Remember, the WAN cloud is just that, a cloud;
it's not likely to be a single link underneath it all;
so one bad link/bad port/bad device in the cloud
can affect just a sub-portion of the traffic, depending
on the 5-tuple hashing that takes place.

An interesting test would be to be give server A
a different address (secondary address should be
fine, all you need to do is source packets from a
different source address) and see if your scaling
suddenly reappears. If it does, it's definitely down
to the 5-tuple hashing happening within The Cloud(tm).

Matt

*First round of packet captures*

Here are the snippets from a packet capture.

First is the SYN from Server A to Server B http://i.imgur.com/E5cu4ev.png Here
is the SYN from Server B backhttp://i.imgur.com/RRSAl8G.png

Second test from Server C to Server B: First is the SYN from Server C to
Server B http://i.imgur.com/Jc2K6bT.pngand the SYN from Server B to Server
C http://i.imgur.com/pbvx9jJ.png

I guess I'm at a loss as to why in scenario 1 neither are sending window
scaling at all. Is it because Server A isn't attempting or initializing?

I'm in the process of setting up a VM that I can SPAN for a capture from
the source of Server A. This will allow me to compare packets at each side.

*Second round of packet captures*

Now I just don't even know what is going on...

Is this quantum physics now? Did the state just change by me looking at it?
Here are some new screencaps. The only change that's been made was a SPAN
port enabled on the Nexus7k sourced at Server A and destination for my new
tcpdump capture server.

Site 1 captures: 1 http://i.imgur.com/K5r7FaG.png 2
http://i.imgur.com/wfnfLyi.png

Site 2 capture: 1 http://i.imgur.com/vpY2lnh.png 2
http://i.imgur.com/UyL3V6L.png

Now they are both communicating a window size. Speed is still slow at
400-450KBps

Was this captured with tcpdump on Server A on its way out, or on Server B
on its way in, or at some other point using a span port?
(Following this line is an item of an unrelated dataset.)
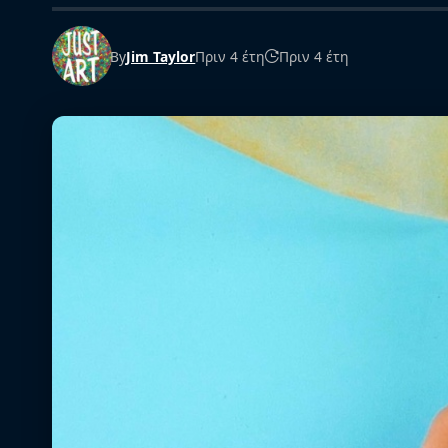
By
Jim Taylor
Πριν 4 έτη
Πριν 4 έτη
The answer matters
if we're suspecting that something along the way is stomping the option....

All are from SPAN ports at each end. So for the second round of packet
captures Site 1 is from a SPAN port off the NIC of Server A. Site 2 is from
a SPAN port off the NIC of the MPLS router.

The first round of packet captures are only from the SPAN port off the MPLS
router at Site 2.

All are from SPAN ports at each end. So for the second round of packet
captures Site 1 is from a SPAN port off the NIC of Server A. Site 2 is from
a SPAN port off the NIC of the MPLS router.

The first round of packet captures are only from the SPAN port off the
MPLS router at Site 2.

I have to dash out of a few hours; but the short
answer is the first round of packet captures
are too far from the host to matter.

second set are doing better, but still
would be best to compare with tcpdumps
from the device A itself, to see what it
thinks it's sending out, vs what is seen
upstream of it. Can you grab tcpdumps
from server A itself?

Thanks!

Matt

I don't have root access to that server but I should be able to get it then
get some tcpdumps.

[Sorry about the null reply.]

Also just to reiterate I would lean more heavily on something fishing in
the WAN cloud if all traffic from Site 1 to Site 2 were not seeing tcp
window scaling properly, however it's only for Server A that is seeing
this. Server A is able to properly TCP window scale for any local traffic.

I don't have enough data to make a detailed guess, but the broad brush is that on A, B, the router A talks to, the router B talks to, or a router in the path has got an ACL that knows A's IP or MAC address that has an unplanned affect.

I'd turn off all ACL's on the path and check again and if clear, turn them back on one at a time. It is not going to be something you intended to do.

One other possibility--traffic not routed by most direct, fire-wall-free route, but being detoured through a firewall.

Or a transparent layer-2 firewall that's in-line somewhere in the path . . .

Are people still using "traffic shapers"?